The division of labour for the day, i.e. who does which wardround, who goes to the walk-in service etc. seems very adhoc. There does not seem to be a long-term day rota. However, for the operating list, there is some long-term planning in that there may be visiting colleagues from Vienna to lend their expertise for specific cases. The working day officially finishes at 2pm, but in reality you saw more than just the on-call doctor working after 2pm! The obstetrician/gynaecologists are supposed to go home after their night on-call. Only the Turnusarzt has to battle on.
Of the different activities during the day the “Gyn Ambulanz”, effectively gynae outpatients, emergency and walk-in centre all rolled into one, offered the most variety. The fact that patients can effectively walk in with any complaint makes the service very accessible, but may lead to unnecessary duplication of investigations. A patient we saw on Monday had seen a urologist privately on Friday for a long-standing complaint of mixed urinary incontinence. He alleged prolapse as the cause and advised a gynaecological opinion. So she decided to pop in to see us without referral or any of her previous numerous investigations! The same morning we saw a woman who was referred by her gynaecologist for termination of pregnancy. This is available on demand up to the gestation of 14 weeks. Medical termination is managed on an outpatient basis, but can only be prescribed from a hospital. The patient is advised on how to take the medication and what to expect. She takes the Mifepristone under supervision and is sent home with the Misoprostol. She also receives a follow-up appointment to ensure completion of the termination.
The doctors seem to be happy with their lot. They appreciate the combination of some independence in their private practice and the support of and interaction with colleagues and opportunity for ongoing professional development at the hospital. Their hospital contract is for a 37 hour week. However, everybody is working overtime which is paid per hour worked.
Workforce planning
As in the UK it is very difficult to get the number of doctors right. As already indicated, the “market” for specialists in their own practice is very saturated. This means that colleagues currently completing their training are reluctant to leave the hospital setting. Wherever possible they stay in their contracts. This is currently leading to a reduction in available training posts.
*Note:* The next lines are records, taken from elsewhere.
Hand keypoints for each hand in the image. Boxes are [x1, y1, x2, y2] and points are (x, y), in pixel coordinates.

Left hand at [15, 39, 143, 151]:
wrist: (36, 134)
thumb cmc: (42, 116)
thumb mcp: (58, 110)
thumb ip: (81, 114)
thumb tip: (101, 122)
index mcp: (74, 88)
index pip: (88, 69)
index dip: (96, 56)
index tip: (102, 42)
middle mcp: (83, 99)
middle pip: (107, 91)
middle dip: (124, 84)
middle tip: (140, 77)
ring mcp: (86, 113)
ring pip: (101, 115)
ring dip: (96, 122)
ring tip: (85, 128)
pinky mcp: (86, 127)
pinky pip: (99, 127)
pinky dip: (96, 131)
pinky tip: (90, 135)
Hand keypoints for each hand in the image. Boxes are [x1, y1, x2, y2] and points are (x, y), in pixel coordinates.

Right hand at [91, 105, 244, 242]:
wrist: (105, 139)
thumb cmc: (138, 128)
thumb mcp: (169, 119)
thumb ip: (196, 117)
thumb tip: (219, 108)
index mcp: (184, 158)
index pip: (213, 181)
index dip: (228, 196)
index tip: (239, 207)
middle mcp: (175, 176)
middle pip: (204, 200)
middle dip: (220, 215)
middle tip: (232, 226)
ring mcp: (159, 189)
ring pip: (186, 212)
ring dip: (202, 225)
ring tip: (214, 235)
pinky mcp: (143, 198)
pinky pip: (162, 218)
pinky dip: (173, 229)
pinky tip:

The head of the department, Primar Peter Safar, is currently engaged in an interesting exercise run by the University of Krems and the public body which runs the hospitals in the region. They are trying to calculate the number of doctors needed by mapping the activities currently undertaken by doctors and calculating the time needed for that. This is welcomed by the doctors, because they expect that it will help the authorities to recognize the amount of work currently undertaken by them and support the case for the creation of more jobs.
Conclusion
Despite the short duration, the exchange visit and following meeting allowed insight into a number of differences in clinical practice and training. Although the systems are very different a lot of the issues, e.g. workforce planning, financial constraints, etc., are the same. ENTOG and EBCOG provide a good forum to learn from and with European colleagues. We should make good use of these networks to help improve the care for our patients in the long term.